To do data mining one needs dedicated tools, allowing one to notice complex correlation between data stored in big corporate databases. Here our consultants apply products offered by SPSS (mainly Clementine) and Oracle (Darwin, DBMS 9i and higher). For some purpose they also use our own dedicated prediction system N-Expert, based on neural networks.

Three basic, most frequently used data mining techniques, are:

Neural Networks
Decision Trees
Automatic cluster detection.

Neural networks

Artificial neural network is a system which process data parallel in a way human brain does. Although the analogy is (at least so far) rather weak, neural networks reveal surprisingly many features, typical rather for thinking creatures than for traditional silicon computers. It is the essence of neural networks that they can be trained, actually by a lengthy procedure of adjusting a huge number of coefficients "weighting" the processed signals, called synaptic weights. From the human point of view neural networks are black boxes, creating e.g., quite good predictions in their own way. A trained network is a system which reacts on particular input signals in an appropriate way and thus it can be a model of some phenomenon or manufacturing process, predicting its future behavior.

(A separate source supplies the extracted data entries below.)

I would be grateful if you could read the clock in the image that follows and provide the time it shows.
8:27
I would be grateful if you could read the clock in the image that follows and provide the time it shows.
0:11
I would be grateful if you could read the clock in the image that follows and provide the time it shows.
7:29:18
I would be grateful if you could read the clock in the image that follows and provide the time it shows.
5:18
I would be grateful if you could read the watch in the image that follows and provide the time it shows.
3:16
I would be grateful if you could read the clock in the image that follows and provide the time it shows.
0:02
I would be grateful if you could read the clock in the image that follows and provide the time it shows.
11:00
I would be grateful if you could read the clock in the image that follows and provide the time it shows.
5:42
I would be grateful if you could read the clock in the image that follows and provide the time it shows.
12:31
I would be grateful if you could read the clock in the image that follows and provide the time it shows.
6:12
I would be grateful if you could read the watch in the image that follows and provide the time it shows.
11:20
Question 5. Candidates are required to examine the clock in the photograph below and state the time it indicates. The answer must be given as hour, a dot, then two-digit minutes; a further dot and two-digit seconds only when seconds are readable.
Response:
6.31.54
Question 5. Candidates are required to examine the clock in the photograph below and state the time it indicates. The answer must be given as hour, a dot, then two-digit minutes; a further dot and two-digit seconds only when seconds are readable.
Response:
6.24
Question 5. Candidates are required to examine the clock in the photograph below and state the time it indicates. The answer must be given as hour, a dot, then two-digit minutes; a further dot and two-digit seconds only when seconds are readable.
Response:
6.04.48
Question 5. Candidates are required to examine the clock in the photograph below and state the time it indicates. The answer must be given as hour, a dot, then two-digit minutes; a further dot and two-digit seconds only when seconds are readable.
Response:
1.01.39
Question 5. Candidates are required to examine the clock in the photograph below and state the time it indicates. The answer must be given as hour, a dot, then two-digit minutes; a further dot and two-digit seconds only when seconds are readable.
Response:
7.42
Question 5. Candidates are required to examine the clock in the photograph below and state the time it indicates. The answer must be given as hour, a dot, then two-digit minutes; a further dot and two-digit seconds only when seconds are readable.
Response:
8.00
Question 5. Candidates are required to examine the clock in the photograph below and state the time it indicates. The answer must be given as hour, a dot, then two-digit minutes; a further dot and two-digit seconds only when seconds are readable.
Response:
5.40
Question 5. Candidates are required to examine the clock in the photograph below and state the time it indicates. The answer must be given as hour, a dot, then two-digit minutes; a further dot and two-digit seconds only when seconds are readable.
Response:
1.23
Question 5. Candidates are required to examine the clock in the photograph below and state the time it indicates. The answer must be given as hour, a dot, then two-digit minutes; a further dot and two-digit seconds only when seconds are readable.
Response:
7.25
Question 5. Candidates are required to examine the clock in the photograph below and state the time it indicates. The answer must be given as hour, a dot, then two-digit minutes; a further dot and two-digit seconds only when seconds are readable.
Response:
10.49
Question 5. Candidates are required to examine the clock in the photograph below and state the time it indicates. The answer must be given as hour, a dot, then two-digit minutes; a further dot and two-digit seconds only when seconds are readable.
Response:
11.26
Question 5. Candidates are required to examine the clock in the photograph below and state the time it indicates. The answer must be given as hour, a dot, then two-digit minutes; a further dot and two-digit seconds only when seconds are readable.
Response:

To learn more about neural networks, click here

Decision trees

Decision trees algorithms enable one to automatically generate analytic sentences describing data like e.g., "If the thermometer 1 measures the temperature higher than 150 centigrade and the thermometer 2 measures the temperature higher than 120 centigrade then a damage is probable". This property is very important, since the skill of formulating such sentences about the surrounding world is a necessary (but not sufficient) condition to say that one "understands" this world.

Automatic cluster detection

One can view data records as points in a multidimensional space, which dimensions correspond to particular data attributes. If e.g., the data is about some machine, the dimensions can be temperature, pressure, power consumption etc. It may happen that the data records are spread out completely chaotically in such a space. However, sometimes they are grouped and build a sort of condensations, the so called clusters, which have usually some important meaning. Thus, e.g., if there are some clusters in a space describing address and education of people, this means that both features are related to each other. In two-dimensional spaces clusters may be seen with the naked eye, but in the case of many dimensions it is generally difficult to spot them without using special mathematical methods e.g., the so called K-means algorithm.